DONNÉES FOURNIES:
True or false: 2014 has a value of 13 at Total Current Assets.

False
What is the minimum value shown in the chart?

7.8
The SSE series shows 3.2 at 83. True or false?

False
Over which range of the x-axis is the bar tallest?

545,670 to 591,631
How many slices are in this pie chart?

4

---

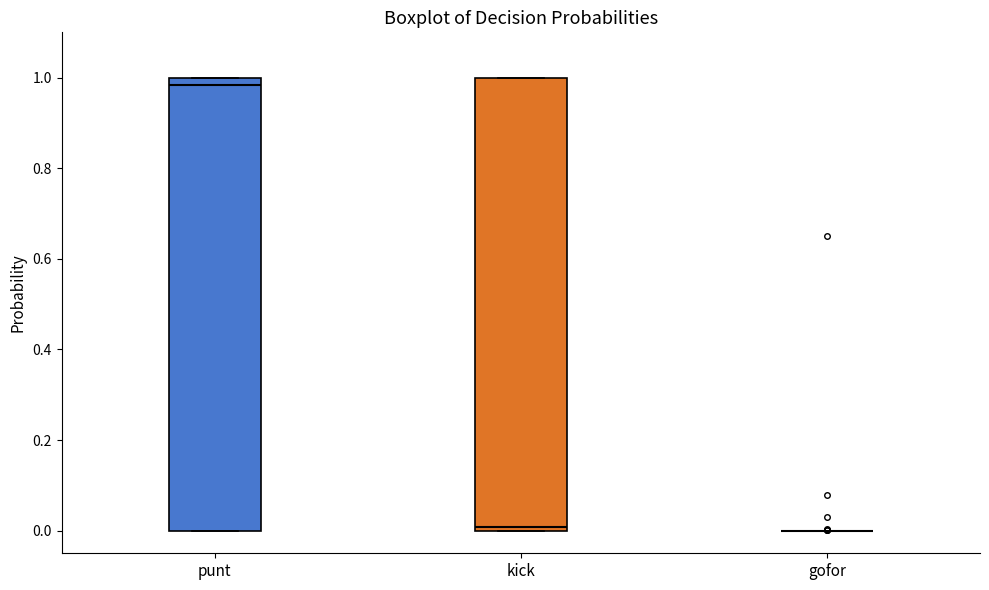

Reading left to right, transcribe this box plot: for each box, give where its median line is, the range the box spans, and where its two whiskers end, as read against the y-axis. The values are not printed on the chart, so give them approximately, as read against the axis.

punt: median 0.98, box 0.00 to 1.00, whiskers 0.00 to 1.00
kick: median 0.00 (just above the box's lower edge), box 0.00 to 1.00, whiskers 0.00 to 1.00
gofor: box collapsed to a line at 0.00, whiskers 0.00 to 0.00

CONSIGNES DE L'EXERCICE: Recopiez à l'identique les lignes, de celle qui contient « punt: median 0.98, box » jusqu'à celle qui contient « gofor: box collapsed » incluse.

CORRIGÉ DE L'EXERCICE:
punt: median 0.98, box 0.00 to 1.00, whiskers 0.00 to 1.00
kick: median 0.00 (just above the box's lower edge), box 0.00 to 1.00, whiskers 0.00 to 1.00
gofor: box collapsed to a line at 0.00, whiskers 0.00 to 0.00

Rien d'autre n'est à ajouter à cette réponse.